Building on 60 years of research into the area, there is still much more we can do to improve our approaches to maths anxiety in schools and colleges. So how can we do this? Here are a few ways:

  • Support learners from as early as the Foundation Phase, to develop ‘maths talk’ by introducing mathematical concepts and language in a way that young children already understand, such as through discussing ‘sharing’ and ‘fairness’. This is considered an important starting point in helping to ‘normalise’ maths and help prevent future anxiety
  • Building mathematical resilience by encouraging mathematical engagement in a way that reduces the negative effects that lead to maths anxiety.
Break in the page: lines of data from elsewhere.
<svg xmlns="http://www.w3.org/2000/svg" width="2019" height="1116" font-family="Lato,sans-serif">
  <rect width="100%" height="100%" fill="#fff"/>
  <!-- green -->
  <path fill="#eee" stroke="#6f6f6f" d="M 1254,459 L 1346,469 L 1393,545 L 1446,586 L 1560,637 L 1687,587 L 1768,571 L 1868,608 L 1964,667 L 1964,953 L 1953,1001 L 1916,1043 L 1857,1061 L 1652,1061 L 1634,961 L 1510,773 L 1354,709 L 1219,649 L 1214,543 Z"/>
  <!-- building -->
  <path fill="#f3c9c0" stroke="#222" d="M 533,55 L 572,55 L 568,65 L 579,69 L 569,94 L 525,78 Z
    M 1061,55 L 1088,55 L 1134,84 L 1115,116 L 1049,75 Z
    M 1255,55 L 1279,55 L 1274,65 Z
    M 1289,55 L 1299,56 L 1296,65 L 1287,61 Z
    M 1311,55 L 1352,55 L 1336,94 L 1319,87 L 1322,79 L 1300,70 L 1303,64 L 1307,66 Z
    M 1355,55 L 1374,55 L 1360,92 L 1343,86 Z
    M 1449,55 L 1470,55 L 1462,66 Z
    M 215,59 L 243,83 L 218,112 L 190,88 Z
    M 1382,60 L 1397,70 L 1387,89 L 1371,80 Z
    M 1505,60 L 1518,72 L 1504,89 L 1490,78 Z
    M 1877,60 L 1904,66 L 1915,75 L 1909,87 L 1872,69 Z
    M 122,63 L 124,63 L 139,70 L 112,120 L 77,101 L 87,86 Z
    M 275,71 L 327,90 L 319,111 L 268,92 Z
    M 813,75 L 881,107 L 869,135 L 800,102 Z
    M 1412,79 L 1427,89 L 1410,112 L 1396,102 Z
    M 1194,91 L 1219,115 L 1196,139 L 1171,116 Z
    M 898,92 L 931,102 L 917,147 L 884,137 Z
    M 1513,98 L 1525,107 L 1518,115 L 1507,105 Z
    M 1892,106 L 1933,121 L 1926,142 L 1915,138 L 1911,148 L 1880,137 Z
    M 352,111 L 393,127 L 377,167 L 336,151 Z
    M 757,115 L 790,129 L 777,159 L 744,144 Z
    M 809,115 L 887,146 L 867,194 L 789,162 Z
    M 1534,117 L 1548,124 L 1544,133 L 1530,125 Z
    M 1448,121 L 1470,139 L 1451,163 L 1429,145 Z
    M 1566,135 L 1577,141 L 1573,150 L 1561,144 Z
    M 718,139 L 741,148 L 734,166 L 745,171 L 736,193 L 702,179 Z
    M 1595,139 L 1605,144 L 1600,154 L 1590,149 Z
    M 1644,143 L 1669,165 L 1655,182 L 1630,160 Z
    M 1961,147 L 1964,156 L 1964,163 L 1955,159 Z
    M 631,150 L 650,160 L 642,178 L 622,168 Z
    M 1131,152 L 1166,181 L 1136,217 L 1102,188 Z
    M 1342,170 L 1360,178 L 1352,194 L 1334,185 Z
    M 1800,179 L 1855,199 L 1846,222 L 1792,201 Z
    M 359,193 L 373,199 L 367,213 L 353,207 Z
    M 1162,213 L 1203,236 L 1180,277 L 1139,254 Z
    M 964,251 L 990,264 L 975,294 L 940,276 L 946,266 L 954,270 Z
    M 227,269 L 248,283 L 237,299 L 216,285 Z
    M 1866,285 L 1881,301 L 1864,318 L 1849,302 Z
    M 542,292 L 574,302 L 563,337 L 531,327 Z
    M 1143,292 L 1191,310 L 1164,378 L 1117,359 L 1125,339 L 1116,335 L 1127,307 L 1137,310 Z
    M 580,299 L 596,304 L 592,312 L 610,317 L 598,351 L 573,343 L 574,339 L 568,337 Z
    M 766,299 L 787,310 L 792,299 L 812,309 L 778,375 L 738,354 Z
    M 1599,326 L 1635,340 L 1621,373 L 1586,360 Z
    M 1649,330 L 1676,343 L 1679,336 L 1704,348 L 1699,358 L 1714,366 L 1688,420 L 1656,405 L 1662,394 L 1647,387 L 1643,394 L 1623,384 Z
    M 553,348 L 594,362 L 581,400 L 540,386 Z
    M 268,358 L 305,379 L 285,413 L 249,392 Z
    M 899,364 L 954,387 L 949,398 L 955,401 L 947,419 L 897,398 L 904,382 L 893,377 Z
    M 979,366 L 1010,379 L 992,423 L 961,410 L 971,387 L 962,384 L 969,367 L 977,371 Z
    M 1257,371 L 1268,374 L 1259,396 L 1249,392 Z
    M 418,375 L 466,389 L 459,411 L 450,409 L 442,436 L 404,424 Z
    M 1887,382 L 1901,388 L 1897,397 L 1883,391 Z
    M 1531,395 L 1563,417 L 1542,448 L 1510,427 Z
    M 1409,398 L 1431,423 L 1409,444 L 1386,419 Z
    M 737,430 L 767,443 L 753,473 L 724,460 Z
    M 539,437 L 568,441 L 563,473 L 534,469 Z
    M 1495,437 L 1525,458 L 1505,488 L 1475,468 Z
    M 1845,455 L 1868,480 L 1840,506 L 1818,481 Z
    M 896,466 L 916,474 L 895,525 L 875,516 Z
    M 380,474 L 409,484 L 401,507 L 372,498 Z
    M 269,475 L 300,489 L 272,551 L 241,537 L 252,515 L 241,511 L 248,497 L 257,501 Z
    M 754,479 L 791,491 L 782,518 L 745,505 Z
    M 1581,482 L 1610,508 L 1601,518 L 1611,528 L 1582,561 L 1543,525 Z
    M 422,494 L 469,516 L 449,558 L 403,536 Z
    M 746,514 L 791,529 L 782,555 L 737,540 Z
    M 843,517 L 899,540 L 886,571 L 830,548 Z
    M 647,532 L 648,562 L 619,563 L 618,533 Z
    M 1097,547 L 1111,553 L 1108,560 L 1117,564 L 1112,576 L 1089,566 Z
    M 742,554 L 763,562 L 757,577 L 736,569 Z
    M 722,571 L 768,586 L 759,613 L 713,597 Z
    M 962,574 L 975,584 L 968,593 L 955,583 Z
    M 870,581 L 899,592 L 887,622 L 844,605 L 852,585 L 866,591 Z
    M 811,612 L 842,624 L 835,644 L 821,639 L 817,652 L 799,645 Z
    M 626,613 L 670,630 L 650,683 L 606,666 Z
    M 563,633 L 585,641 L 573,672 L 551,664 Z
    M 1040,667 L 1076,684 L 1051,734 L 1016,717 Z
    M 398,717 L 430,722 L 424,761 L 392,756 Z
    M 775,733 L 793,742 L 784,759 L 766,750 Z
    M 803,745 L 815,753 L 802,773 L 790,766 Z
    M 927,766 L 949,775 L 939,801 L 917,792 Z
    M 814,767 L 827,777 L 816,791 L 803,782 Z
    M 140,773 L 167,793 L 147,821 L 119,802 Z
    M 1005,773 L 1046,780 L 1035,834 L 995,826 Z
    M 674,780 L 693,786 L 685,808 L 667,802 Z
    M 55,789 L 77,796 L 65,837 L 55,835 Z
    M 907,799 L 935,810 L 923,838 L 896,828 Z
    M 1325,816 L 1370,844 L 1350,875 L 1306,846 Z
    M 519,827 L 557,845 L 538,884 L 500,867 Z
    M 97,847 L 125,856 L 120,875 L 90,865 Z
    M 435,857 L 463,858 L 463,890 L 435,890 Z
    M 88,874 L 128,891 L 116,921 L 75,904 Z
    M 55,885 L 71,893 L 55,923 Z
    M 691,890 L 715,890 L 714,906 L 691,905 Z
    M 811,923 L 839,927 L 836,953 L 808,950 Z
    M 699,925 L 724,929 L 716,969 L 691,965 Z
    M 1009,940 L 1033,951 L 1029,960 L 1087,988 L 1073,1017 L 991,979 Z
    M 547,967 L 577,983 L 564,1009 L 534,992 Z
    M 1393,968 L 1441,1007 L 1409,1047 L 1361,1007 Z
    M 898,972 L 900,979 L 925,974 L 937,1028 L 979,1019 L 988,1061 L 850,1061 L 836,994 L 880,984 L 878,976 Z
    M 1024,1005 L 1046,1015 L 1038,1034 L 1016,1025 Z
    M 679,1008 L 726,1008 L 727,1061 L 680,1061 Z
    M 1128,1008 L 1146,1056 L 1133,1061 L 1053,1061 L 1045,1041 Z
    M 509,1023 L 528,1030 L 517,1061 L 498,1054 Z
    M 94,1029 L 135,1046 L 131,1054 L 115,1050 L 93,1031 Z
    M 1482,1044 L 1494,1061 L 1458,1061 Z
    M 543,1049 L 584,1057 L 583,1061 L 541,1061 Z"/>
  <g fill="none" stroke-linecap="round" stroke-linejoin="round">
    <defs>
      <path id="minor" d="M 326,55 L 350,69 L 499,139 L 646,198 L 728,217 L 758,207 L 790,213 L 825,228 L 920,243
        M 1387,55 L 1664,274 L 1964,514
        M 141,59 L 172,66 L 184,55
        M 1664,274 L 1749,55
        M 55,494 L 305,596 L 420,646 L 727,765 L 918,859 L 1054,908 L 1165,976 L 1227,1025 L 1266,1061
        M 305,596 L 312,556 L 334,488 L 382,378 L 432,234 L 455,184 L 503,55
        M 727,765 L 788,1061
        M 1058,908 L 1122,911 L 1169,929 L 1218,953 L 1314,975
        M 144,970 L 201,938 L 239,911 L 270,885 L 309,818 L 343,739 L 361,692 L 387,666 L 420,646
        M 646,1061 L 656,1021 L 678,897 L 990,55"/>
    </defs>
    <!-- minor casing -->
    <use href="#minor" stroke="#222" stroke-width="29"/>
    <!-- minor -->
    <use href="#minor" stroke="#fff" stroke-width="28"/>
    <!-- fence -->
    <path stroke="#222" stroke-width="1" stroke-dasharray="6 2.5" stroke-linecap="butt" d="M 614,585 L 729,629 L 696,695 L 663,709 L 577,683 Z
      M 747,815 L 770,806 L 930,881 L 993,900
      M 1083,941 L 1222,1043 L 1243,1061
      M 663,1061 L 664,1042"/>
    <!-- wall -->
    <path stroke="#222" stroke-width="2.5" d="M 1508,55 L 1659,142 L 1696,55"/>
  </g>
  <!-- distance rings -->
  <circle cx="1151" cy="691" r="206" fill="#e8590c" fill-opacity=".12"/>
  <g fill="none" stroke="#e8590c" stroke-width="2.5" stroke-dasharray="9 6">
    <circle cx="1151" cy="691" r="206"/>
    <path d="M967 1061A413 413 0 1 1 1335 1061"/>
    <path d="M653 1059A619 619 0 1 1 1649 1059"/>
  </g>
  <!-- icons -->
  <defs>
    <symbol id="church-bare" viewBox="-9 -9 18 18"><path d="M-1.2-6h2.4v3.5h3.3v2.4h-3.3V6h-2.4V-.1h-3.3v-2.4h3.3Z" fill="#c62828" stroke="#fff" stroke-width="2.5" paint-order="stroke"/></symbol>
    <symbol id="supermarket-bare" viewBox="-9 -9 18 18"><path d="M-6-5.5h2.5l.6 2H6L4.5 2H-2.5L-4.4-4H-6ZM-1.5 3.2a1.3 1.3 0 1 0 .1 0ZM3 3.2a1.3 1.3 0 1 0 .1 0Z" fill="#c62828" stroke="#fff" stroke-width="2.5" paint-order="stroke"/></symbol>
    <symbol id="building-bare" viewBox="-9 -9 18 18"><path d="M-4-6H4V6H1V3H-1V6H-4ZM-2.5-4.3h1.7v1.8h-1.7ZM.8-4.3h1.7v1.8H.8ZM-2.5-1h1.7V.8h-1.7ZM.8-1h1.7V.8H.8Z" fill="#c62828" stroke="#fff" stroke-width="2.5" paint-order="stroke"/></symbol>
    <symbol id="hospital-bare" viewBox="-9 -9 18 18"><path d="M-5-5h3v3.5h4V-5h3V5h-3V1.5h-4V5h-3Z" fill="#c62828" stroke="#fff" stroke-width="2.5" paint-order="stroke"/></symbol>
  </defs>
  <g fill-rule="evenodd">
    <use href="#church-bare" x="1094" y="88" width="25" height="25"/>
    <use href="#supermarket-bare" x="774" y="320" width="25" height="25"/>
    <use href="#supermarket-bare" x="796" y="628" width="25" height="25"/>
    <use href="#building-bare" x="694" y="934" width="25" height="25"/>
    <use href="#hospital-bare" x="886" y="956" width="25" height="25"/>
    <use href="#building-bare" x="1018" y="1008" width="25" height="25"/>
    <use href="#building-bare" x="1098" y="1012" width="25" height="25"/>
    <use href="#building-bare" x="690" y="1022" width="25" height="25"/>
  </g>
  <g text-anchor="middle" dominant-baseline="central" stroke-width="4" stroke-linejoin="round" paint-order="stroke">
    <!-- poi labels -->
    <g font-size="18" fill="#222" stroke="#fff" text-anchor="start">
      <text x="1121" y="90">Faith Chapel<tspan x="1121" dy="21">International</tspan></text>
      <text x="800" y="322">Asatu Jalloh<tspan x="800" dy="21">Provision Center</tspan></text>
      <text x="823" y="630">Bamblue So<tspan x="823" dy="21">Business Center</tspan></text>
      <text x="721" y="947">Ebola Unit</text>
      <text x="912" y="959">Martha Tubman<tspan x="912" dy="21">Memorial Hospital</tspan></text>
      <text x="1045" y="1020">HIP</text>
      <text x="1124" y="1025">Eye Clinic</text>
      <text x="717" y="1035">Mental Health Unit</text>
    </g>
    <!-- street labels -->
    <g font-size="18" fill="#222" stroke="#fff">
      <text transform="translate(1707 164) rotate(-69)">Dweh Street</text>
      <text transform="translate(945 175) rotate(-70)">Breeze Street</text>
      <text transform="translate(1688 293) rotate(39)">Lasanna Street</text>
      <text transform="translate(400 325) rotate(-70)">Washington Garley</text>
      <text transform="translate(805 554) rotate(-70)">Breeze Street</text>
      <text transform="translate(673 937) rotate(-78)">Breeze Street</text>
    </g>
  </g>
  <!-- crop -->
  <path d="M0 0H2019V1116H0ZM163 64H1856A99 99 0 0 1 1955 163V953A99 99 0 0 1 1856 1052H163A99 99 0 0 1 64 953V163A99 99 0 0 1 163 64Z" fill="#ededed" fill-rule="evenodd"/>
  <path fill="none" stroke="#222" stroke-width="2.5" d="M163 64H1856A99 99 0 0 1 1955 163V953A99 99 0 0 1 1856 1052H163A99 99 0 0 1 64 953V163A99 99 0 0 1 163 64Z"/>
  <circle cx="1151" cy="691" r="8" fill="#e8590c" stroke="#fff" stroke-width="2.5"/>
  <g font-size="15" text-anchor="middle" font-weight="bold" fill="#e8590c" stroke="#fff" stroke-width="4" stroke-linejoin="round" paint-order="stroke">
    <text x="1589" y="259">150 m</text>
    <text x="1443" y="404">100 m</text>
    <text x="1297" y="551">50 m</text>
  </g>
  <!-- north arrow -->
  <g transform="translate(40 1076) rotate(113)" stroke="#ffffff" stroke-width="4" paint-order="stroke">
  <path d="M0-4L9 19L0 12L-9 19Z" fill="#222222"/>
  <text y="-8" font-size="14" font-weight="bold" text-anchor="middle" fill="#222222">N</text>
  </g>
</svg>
It can be defined as “maintaining self-efficacy in the face of personal or social threat to mathematical well-being”.
  • Go beyond the textbook to provide tangible and relatable real-world examples that learners can relate to in their own lives to convey mathematical concepts.
  • Content that is given to students should be carefully written in relation to the intended learning objective, to avoid any misconceptions or ambiguity.
  • Teachers should be encouraged to allow more thinking time before asking for responses to questions.
  • The feedback given to students after they attempt a maths task should not be negative or a ‘put-off’.
  • In a classroom setting, the behaviour of students laughing at their classmates who struggle with maths tasks should be strongly discouraged by teachers through strategic approaches such as using students’ incorrect answers to discover underlying misconceptions instead of marking their answers as wrong and moving on to the next task.
  • Every opportunity to raise awareness of the issue can make a difference – be it running a focused training programme with staff, student awareness workshops and support groups or putting the definition of maths anxiety on a board, to put everyone at ease with their feelings of anxiety.

Our societal fear of maths is one of those things that we have to acknowledge and work around in all sectors of our society – not just in schools.

This is a societal issue that requires teachers, lecturers, parents, politicians, businesses, charities, and media to get behind solving. If we want to build maths-confident communities and prime our youth to engage with the Fourth Industrial Revolution, then we need to make maths a critical part of our lives.

From the way we present mathematicians in popular culture, to opening the doors to industry and inspiring a culture of continued learning and enthusiasm for STEM, we need to discover, agree on, and commit to practical steps that we can ALL take to ensure that every South African can find power in mathematics instead of fear and anxiety. Now that’s a formula that adds up.